This course is an introduction to the field of Women's Studies. It explores the different experiences of womanhood in the United States and around the world, with an emphasis on roles throughout the life cycle and the importance of race, class, sexuality, and culture in shaping gender roles.
In this course, students will use feminist analysis to examine the cultural processes of telling and hearing women's stories and to consider how these narratives create knowledge within multiple disciplines. Students will hear, read and re-tell the life experiences of women using oral and written texts drawn from various genres.
This course is an introduction to Gender Studies. It examines traditional gender roles and considers how these have changed over time.
This course examines women's movements and activism in the United States and around the world. Through primary source documents and monographs, we will look at a wide spectrum of feminist political interventions that focus on the intersection of race, ethnicity, class, and sexual identity both in the analysis they propose and the solutions they generate.
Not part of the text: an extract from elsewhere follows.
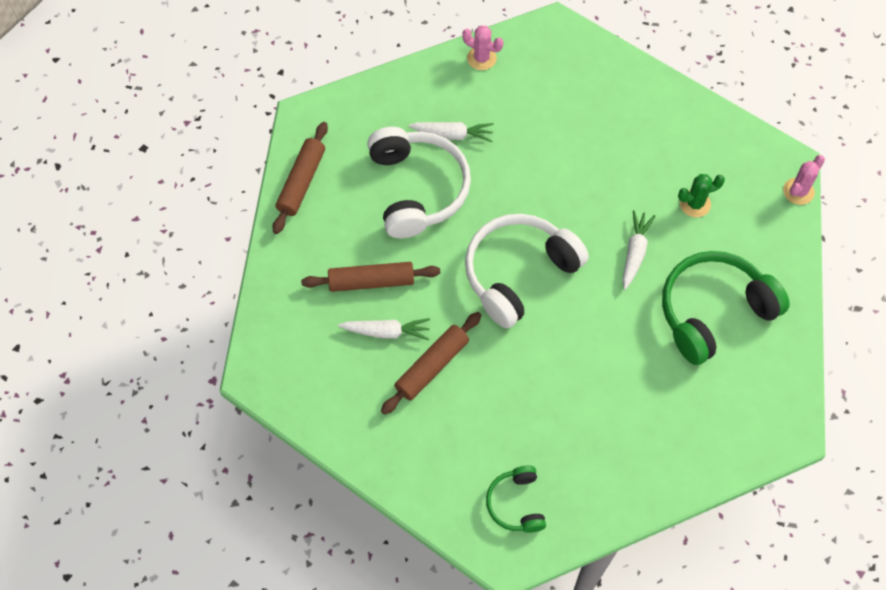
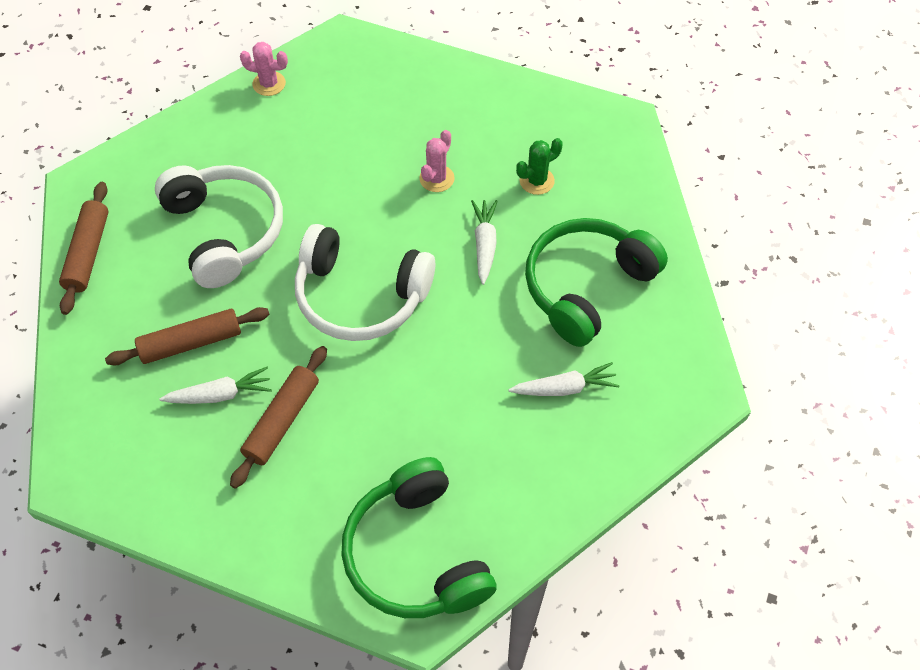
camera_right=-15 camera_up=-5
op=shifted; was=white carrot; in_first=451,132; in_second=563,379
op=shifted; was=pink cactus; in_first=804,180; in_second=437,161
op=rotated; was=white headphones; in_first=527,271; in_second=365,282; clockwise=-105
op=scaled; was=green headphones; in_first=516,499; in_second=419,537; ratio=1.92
This course explores key concepts in gender studies, including our understanding of the social construction of gender, by examining assumptions about gender roles and relations in contemporary society. Drawing primarily from literature, art, music, and sociology, the course focuses on questions regarding gendered experiences in political, social, and cultural contexts.
This course explores how culture shapes individual and community identities. It provides students with social, political, cultural, psychological and historical frameworks for understanding difference and resolving intra and inter-personal cultural conflicts. Students will build a repertoire of skills for identifying, researching, analyzing, navigating, and valuing diversity.
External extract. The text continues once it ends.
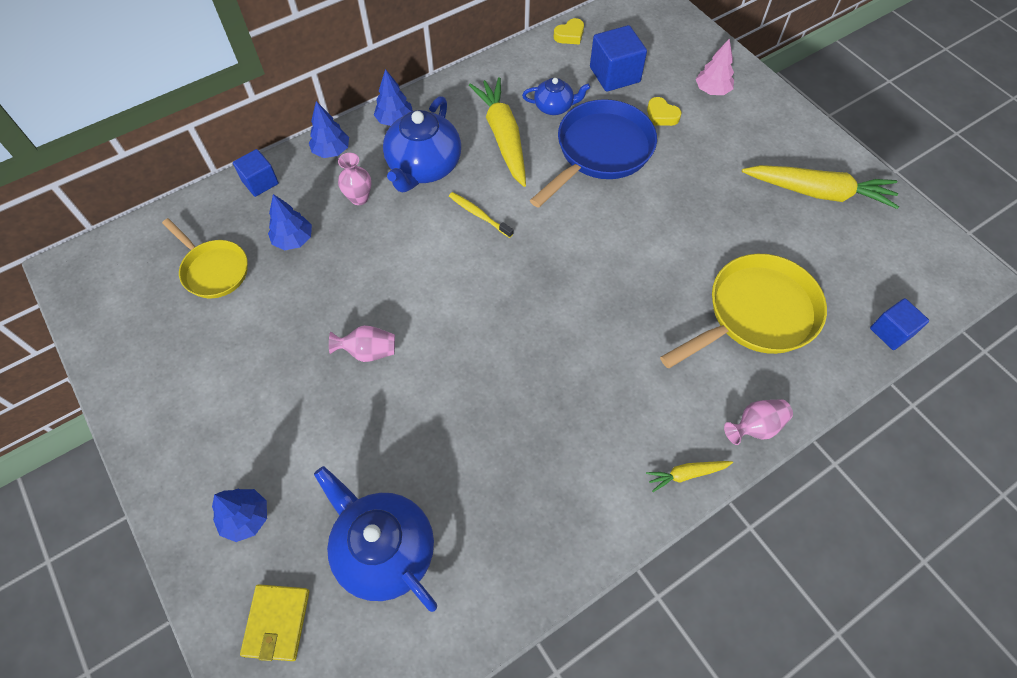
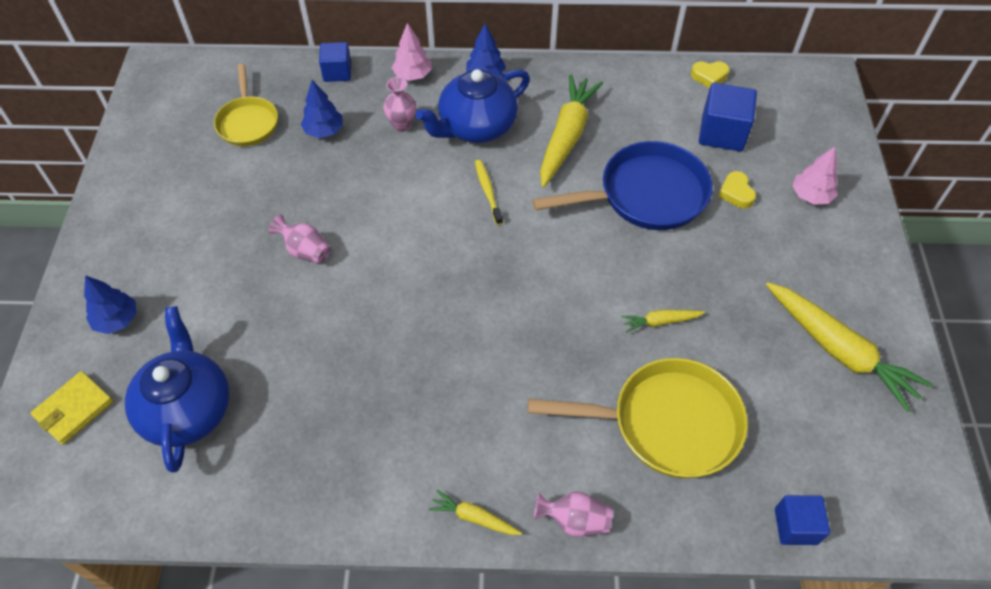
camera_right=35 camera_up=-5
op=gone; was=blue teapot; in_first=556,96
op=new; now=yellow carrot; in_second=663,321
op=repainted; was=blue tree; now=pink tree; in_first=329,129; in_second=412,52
This course offers an interdisciplinary introduction to lesbian, gay, bisexual and transgender studies. It explores the history of same sex-desire in Western and non-Western cultures and examines the political, psychological and artistic cultures of contemporary lesbian, gay, bisexual and transgender communities.
This course explores the condition of women as paid and unpaid workers in the United States and around the world. It considers the history of women's work and the effect of the global economy on traditional and non-traditional occupations for women.
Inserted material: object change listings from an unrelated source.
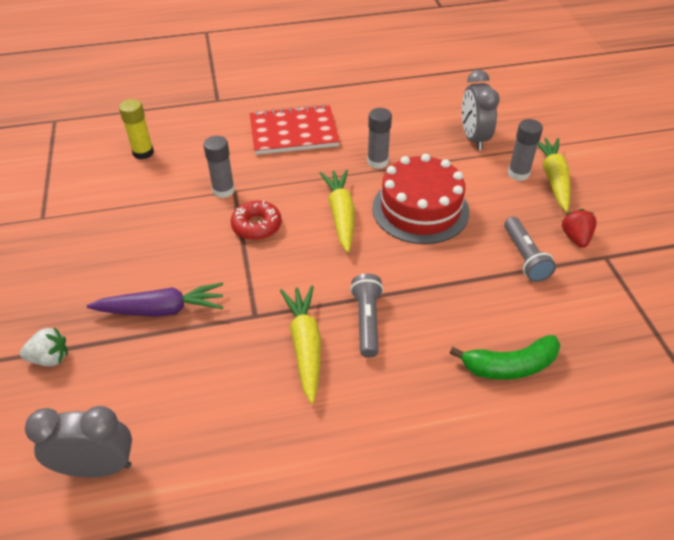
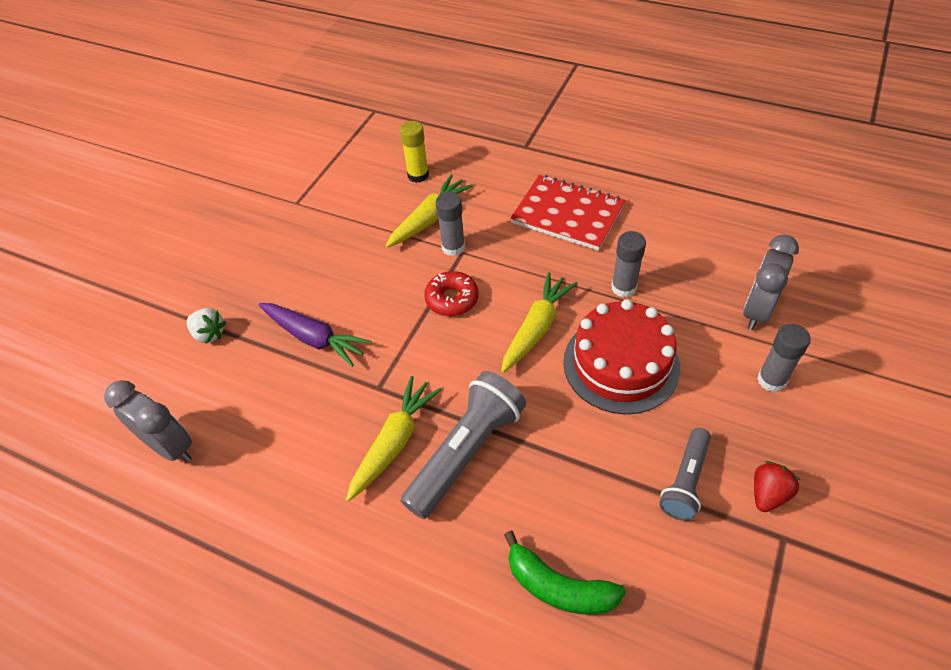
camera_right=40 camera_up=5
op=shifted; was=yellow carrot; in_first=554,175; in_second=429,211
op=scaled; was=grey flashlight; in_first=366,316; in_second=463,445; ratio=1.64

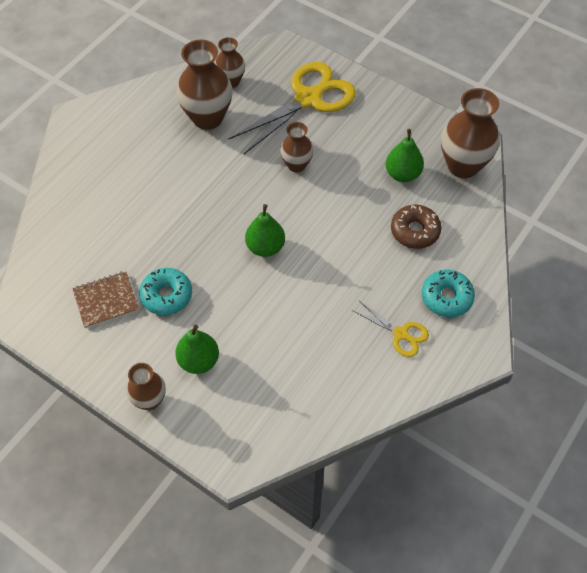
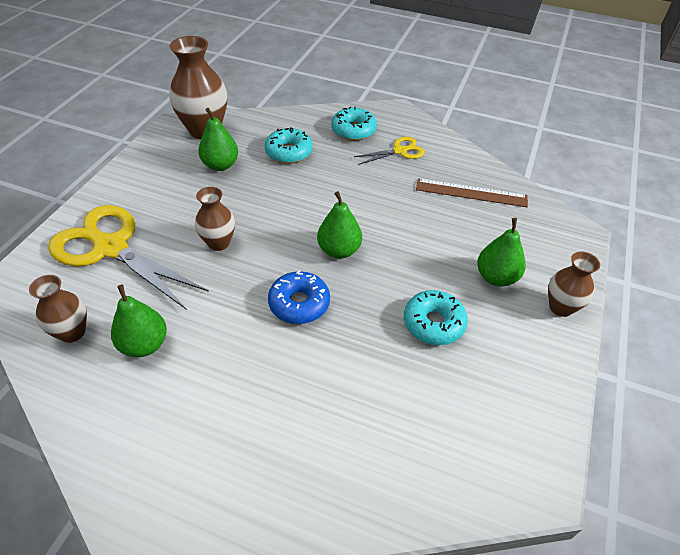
camera_right=-105 camera_up=-10
op=gone; was=brown notebook; in_first=105,299
op=new; now=blue donut; in_second=299,297
op=new; now=brown ruler; in_second=472,192
op=swapped; was=brown vase; now=green pear; in_first=204,84; in_second=139,321
op=repainted; was=brown donut; now=turquoise donut; in_first=416,227; in_second=289,145
op=rotated; was=yellow scissors; in_first=390,329; in_second=389,151; clockwise=45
Beginning with some basic work on the history of sexuality, this course explores a variety of topics: heterosexuality as an historical institution; pornography; prostitution; date rape and sexual harassment; rape and sexual violence; race, sex, and miscegenation; sex and disease; and sex and pleasure. The course analyzes each of these topics by placing them in their political, economic, social, and ideological contexts. Previous completion of WGST 100 is recommended.
This course examines the impact of racism and sexism on Black women and explores various representations of Black womanhood focusing on their implications for feminist thought. Perspectives from sociology, history and literary criticism are included.
This course analyzes the cultural, social, political, economical, and historical positions of Black and Latino men in urban America. It explores a range of positions that deconstruct the cultural underpinnings of manhood, masculinity, and identity politics. Topics covered include: sexism and violence; the role of the media; employment, drug culture and man as provider (i.e. father); politics, liberation, revolution and activism; leadership models; relationships with men and women; sex and sexuality.
Students will explore the experiences, strategies, and gendered dynamics affecting women in leadership roles. Beginning with historical examples of political leaders, social activists, and business entrepreneurs, students will examine contemporary issues facing women leaders in workplace and community settings and will create toolkits for exploring and enacting their own leadership potential.
This course will examine the socio-political and cultural role Hip Hop and spoken word plays in women's social activism in a global context. Students will examine the intersection of race, class, gender and sexuality within the genre of spoken word and Hip Hop in social transformation.
This course introduces students to the history and development of women's and gender studies as an academic field. Explores basic concepts central to contemporary feminist thought and offers a critical examination of various research techniques used in women's and gender studies with a particular emphasis on interdisciplinary work.
Interns work in organizations related to women's and gender studies and are supervised by assigned staff at placement sites. Journal and final paper are required. (permission of advisor needed).
This course focuses on construction of femininity and masculinity in various popular cultural forms including: television, movies, music, advertising, fashion, and the Internet. Analyses center on the production and consumption of popular culture and its role in shaping perceptions and experiences of gender in individual, national, and global contexts.
This course examines the historical development, theoretical positions, and political, social, and artistic contributions of Latina feminisms in the United States
This course will explores how population movements worldwide are intricately connected to existing gender, labor, sexual, and family relations. Analyses address the complex connections between mobility patterns, economic trends, gender relations, discursive formations (including citizenship and nationality laws), and new forms of subjectivity, community, and political engagement.
Advanced course on a selected topic in women's and gender studies. Topics may include Gender and Globalization; Women and Spirituality; Feminism, Policy and the Poor; Gender and Human Rights, etc. Each student will be expected to pursue an original research project making use of primary sources, scholarly journals, and other library materials.